Whether or not he seems out of depth here, he’s certainly operating outside his warm, intimate, comfort space. Killing it with 3D, surely. I guess a good measure for which is the depth of field? As in how far back can you see on the screen, to allow for the immersive effect of getting drawn into it?
This is stellar stuff on the tech front. Even with objects, such as great balls of fire dancing, before hitting you in the eyes, on occasion. In all of this, didn’t think I’d trip mainly to the song sequences on the giant IMAX—‘Kesariya’ (lifted from ‘Laari chhooti’), or ‘Deva Deva’.
Brahmastra, I’m told, is India’s most expensive film—the cheque of around R500 crore, signed off by Disney (then Star). It shows. As does the audacity of the producers, to announce its sequel in the final frame (Part Two: Deva), which is otherwise contingent on the commercial success of Part One. Hollywood has regularly pulled off such franchises, on account of its global audience. And comic-book fans over generations.
Only a sales-pitch so staggering in its vision could have brought such top-notch cast and crew to aim for the crores with this film. Just that ideas don’t make films, no? I suspect plot and characters you connect with do?

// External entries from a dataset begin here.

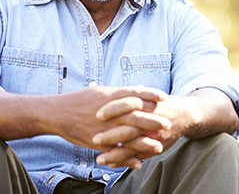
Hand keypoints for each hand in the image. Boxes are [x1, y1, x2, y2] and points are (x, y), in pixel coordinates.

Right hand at [47, 86, 165, 160]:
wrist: (57, 113)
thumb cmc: (81, 100)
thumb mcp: (102, 91)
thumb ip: (121, 92)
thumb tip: (139, 88)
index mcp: (111, 96)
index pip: (135, 93)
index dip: (151, 94)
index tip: (165, 97)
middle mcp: (109, 111)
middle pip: (135, 115)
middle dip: (153, 120)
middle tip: (168, 124)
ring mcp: (103, 127)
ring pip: (127, 135)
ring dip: (144, 142)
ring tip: (159, 146)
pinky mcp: (96, 141)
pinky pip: (114, 151)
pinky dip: (126, 158)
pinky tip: (138, 163)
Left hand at [92, 88, 238, 168]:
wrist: (186, 114)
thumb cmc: (162, 104)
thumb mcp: (149, 95)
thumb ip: (132, 95)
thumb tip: (110, 90)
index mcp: (147, 103)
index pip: (128, 104)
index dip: (113, 109)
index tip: (97, 114)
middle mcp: (150, 119)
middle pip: (130, 126)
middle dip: (112, 134)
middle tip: (95, 138)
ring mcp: (154, 134)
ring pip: (134, 144)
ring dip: (116, 153)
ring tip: (99, 159)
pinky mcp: (157, 144)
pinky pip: (139, 154)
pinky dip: (126, 160)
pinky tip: (112, 164)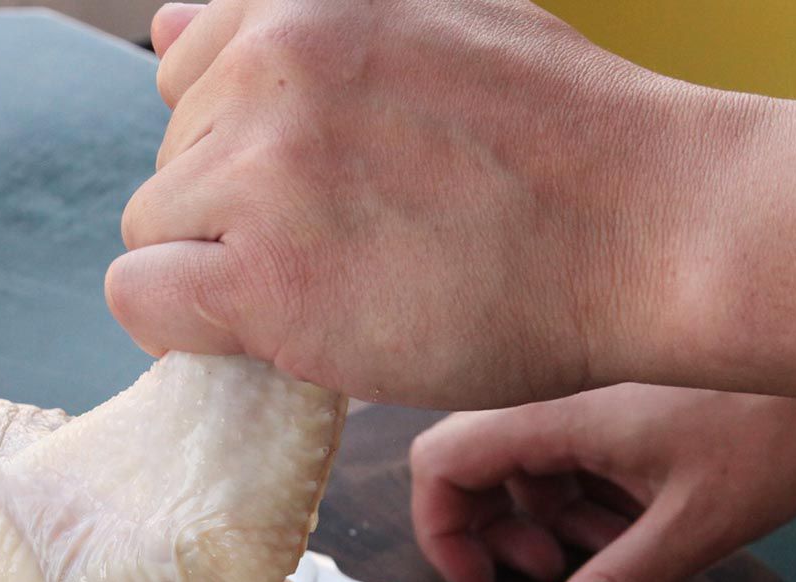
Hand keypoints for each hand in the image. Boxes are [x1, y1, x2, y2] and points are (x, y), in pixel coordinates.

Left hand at [108, 0, 756, 409]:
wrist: (652, 227)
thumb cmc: (568, 139)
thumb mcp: (442, 21)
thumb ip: (303, 27)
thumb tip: (168, 27)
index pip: (187, 73)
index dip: (238, 148)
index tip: (303, 194)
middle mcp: (268, 66)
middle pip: (172, 160)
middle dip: (229, 212)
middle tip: (333, 252)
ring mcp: (262, 172)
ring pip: (151, 231)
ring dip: (214, 272)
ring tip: (320, 293)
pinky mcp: (265, 281)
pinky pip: (142, 300)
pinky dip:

On that account, this feels like a slightly hollow, hot mess, that leaves you feeling distantly cold. And if the story slips off your attention span, the intention can go fetch oil, for all we care, right?
That said, it’s not my brief to tell you what to do—let alone watch, or not watch a film. It’s merely to narrate a personal experience. As it is, Brahmastra belongs to a genre that’s categorically critic-proof. As should all movies made to collectively marvel at the massive screen.